Pharmacy Product Info

Thursday, December 28, 2006

Total parenteral nutrition

Total parenteral nutrition (TPN), is the follow of feeding a person intravenously, circumventing the gut. It is usually used following surgery, when feeding by mouth or using the gut is not possible, when a person's digestive system cannot attract nutrients due to chronic disease, or, alternatively, if a person's nutrient condition cannot be met by enteral feeding (tube feeding) and supplementation. It has been used for comatose patients, although enteral feeding is typically preferable, and less prone to complications. Short-term TPN may be used if a person's digestive system has shut down, and they are at a low sufficient weight to cause concerns about nutrition during a complete hospital stay. Long-term TPN is infrequently used to treat people suffering the extended consequences of an accident or surgery. Most controversially, TPN has unlimited the life of a small number of children born with absent or severely birth-deformed guts. The oldest were eight years aged in 2003.

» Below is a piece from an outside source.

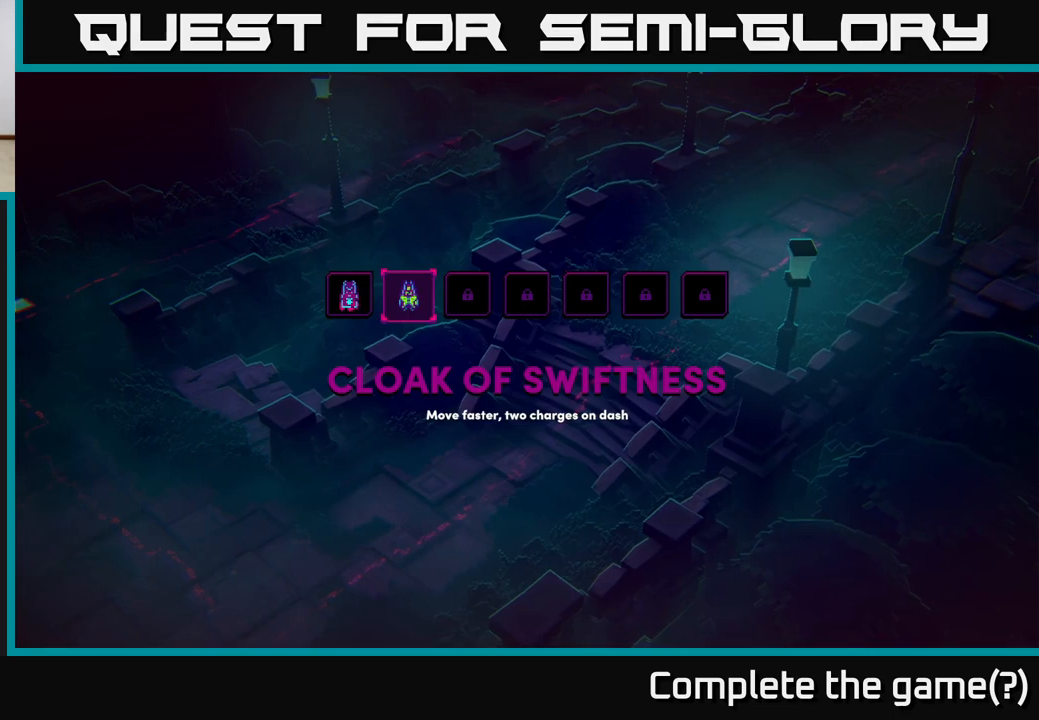
{"buttons": [], "left_stick": "center", "right_stick": "center", "events": []}
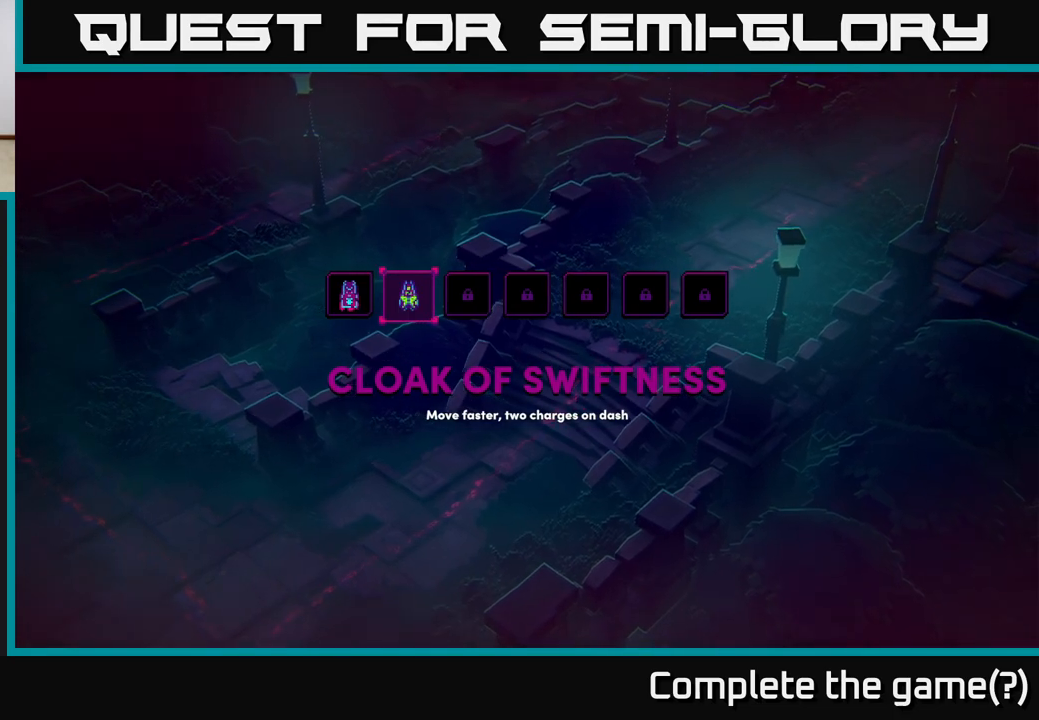
{"buttons": [], "left_stick": "center", "right_stick": "center", "events": []}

The favored method of delivering TPN is with a medical infusion pump. A germ-free bag of nutrient solution, between 500 mL and 4 L is provided. The pump infuses a little amount (0.1 to 10 mL/hr) continuously in order to stay the vein open. Feeding schedules vary, but one ordinary regimen ramps up the nutrition over a little hours, levels off the rate for a few hours, and then ramps it down over a few additional hours, in order to simulate a ordinary set of meal times.

The nutrient solution consists of water, glucose, salts, amino acids, vitamins and occasionally emulsified fats. Long term TPN patients sometimes endure from lack of trace nutrients or electrolyte imbalances. Because increased blood sugar usually occurs with TPN, insulin may also be added to the infusion. Infrequently, other drugs are added as well. Chronic TPN is performed through a Hickman line or a Port-a-Cath. In infants, occasionally the umbilical vein is used.

Battery-powered ambulatory mixture pumps are used with chronic TPN patients, and typically the pump and a small (100 ml) bag of nutrient to keep the vein open are accepted in a fanny pack. Outpatient TPN practices are still being sophisticated. Aside from their confidence on a pump, chronic TPN patients live quite normal lives.

The most general complication of TPN use is bacterial infection, typically due to the increased infection risk from having an indwelling middle venous catheter. Liver stoppage may sometimes occur; a recent study at Children's Hospital Boston on the reason suggests it is due to a large difference in omega-6 to omega-3 ratio. When treated with a dissimilar fatty acid infusion (which is not approved for use in the U.S.) numerous patients were able to recover from their condition.